Voorts heeft verweerder het verzoek om correctie van de beantwoording van de Kamervragen ingewilligd, zoals blijkt uit de herziene beantwoording van de Kamervragen, aangeboden aan de Voorzitter van de Tweede Kamer bij brief van 15 januari 2019 (Tweede Kamer, Vergaderjaar 2018-2019, Aanhangsel, nummers 1234 en 1235).
In deze brief is onder meer vermeld:
“Naar aanleiding van een verzoek op basis van artikel 16 van de Algemene
Verordening Gegevensbescherming (AVG) wordt de beantwoording van deze
Kamervragen op enkele punten herzien.
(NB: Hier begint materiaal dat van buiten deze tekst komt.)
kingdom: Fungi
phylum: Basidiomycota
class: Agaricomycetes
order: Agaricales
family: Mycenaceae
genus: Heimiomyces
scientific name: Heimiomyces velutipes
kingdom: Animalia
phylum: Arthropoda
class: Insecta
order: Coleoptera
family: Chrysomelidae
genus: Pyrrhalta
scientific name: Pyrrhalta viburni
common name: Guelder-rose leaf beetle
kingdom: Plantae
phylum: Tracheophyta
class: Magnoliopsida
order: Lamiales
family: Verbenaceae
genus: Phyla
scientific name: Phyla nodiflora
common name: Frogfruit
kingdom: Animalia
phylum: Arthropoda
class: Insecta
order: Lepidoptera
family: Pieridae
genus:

Daarbij gaat het om verwijzingen naar
twee interne klokkenluiderszaken binnen de Office of the High Commissioner of
Human Rights (OHCHR).
De beantwoording van vraag 12 in de Kamervragen met kenmerk 2018D41938 en
de beantwoording van vragen 4 en 5 in de Kamervragen met kenmerk
2018D42031 over de zaak van [eiser 1] is aangepast en aangevuld. De
beantwoording liet ruimte voor de conclusie dat de OHCHR heeft ontkend dat er
lijsten met namen van mensenrechtenverdedigers zijn gedeeld met de Chinese
autoriteiten. De OHCHR heeft bevestigd dat namen zijn gedeeld, maar weerlegt
dat dit tot schadelijke gevolgen heeft geleid voor de mensenrechtenverdedigers in
kwestie. Daarnaast wordt in de herziene beantwoording nader ingegaan op de
behandeling van de zaak van [eiser 1] door de VN Ethics Office en het feit dat de
Ethics Office heeft vastgesteld dat [eiser 1] wangedrag binnen de OHCHR heeft
gemeld.
In het antwoord op vragen 1, 2, 3 en 6 van de Kamervragen met kenmerk
2018D42031 is de verwijzing naar de zaak van [eiser 2] bij het VN
Tribunaal voor geschillenbeslechting verwijderd, omdat deze zaak geen verband
hield met haar rol als klokkenluider binnen de OHCHR.
Ten slotte zijn in de gehele beantwoording van beide sets Kamervragen de
foutieve verwijzingen naar het ‘UN Disciplinary Tribunal’ vervangen door het ‘VN
tribunaal voor geschillenbeslechting’ (UN Dispute Tribunal).”